▸ **ACTIVITY A**:
Reproduce the mailing list reply about the ODE transaction manager word for word.
Top of SUPPLIED PASSAGE
Re: JobNoLongerInDbException and Incomplete instances.

Posted by Sathwik B P <sa...@gmail.com>.

Hi,
The transaction manager is initialised even before the database config is
loaded. Without initialization of the transaction manager the ode server
will not start. Irrespective of the DB mode the transaction manager will be
set on the Database object that has being configured, be it internal or
external.
Please check the init(..) method in org.apache.ode.axis2.ODEServer

init(...){
    initTxMgr()
    initDataSource();
    initDAO();
}

Please share your configuration files and logs files.

regards,
sathwik

On Sat, Mar 23, 2013 at 9:32 PM, Nandika Jayawardana <ja...@gmail.com>wrote:

> I did some further checking and with the database configured as db.mode
> internal , everything works fine. For the internal db mode, db connections
> are associated with default geronimo transaction manager ( Database.java ).
Bottom of SUPPLIED PASSAGE
▸ **ACTIVITY B**:
Write out only the stretch of the records from the line containing "- Tested with Blender 4.3.0 and above." through the end of the records, swapping "repository" for "project page" and keeping everything else the same.
Top of INPUT
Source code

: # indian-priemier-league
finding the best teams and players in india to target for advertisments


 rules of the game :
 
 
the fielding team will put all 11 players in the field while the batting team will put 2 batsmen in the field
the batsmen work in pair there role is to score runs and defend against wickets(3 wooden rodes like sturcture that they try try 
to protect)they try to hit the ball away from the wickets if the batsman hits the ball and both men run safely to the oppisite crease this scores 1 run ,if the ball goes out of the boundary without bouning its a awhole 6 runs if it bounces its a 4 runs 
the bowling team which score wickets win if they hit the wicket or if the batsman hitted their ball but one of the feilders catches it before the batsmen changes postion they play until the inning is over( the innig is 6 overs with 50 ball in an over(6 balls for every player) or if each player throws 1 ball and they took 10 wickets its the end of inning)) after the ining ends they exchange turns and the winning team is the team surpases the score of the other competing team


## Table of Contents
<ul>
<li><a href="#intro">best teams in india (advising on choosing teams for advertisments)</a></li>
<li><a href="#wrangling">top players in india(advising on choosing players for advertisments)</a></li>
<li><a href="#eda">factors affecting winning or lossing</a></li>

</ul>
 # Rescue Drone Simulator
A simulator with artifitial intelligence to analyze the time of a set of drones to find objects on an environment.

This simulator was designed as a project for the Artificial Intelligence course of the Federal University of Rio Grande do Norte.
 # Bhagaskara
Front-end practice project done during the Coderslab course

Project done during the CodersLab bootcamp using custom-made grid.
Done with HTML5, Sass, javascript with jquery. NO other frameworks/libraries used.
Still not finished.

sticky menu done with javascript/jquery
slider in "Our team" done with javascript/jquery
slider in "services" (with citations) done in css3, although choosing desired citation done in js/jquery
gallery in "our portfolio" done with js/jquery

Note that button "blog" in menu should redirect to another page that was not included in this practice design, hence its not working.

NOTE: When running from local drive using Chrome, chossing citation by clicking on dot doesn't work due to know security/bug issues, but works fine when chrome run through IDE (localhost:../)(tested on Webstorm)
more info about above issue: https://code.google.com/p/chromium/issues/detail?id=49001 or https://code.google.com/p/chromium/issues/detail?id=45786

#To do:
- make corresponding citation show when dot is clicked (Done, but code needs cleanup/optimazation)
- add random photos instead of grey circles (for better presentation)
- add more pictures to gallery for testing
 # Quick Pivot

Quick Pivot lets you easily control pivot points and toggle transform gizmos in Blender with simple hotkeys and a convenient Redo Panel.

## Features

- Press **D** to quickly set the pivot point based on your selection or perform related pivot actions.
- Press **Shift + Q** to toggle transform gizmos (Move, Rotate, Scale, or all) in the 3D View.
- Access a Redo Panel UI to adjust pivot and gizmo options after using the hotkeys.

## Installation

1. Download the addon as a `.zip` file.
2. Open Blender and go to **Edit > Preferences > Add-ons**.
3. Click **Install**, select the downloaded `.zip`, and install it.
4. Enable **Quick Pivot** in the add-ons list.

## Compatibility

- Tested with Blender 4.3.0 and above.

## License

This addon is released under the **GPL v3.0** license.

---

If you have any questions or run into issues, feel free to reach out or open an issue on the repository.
Bottom of INPUT
▸ **WRITTEN RESPONSE A**:
Re: JobNoLongerInDbException and Incomplete instances.

Posted by Sathwik B P <sa...@gmail.com>.

Hi,
The transaction manager is initialised even before the database config is
loaded. Without initialization of the transaction manager the ode server
will not start. Irrespective of the DB mode the transaction manager will be
set on the Database object that has being configured, be it internal or
external.
Please check the init(..) method in org.apache.ode.axis2.ODEServer

init(...){
    initTxMgr()
    initDataSource();
    initDAO();
}

Please share your configuration files and logs files.

regards,
sathwik

On Sat, Mar 23, 2013 at 9:32 PM, Nandika Jayawardana <ja...@gmail.com>wrote:

> I did some further checking and with the database configured as db.mode
> internal , everything works fine. For the internal db mode, db connections
> are associated with default geronimo transaction manager ( Database.java ).

▸ **WRITTEN RESPONSE B**:
- Tested with Blender 4.3.0 and above.

## License

This addon is released under the **GPL v3.0** license.

---

If you have any questions or run into issues, feel free to reach out or open an issue on the project page.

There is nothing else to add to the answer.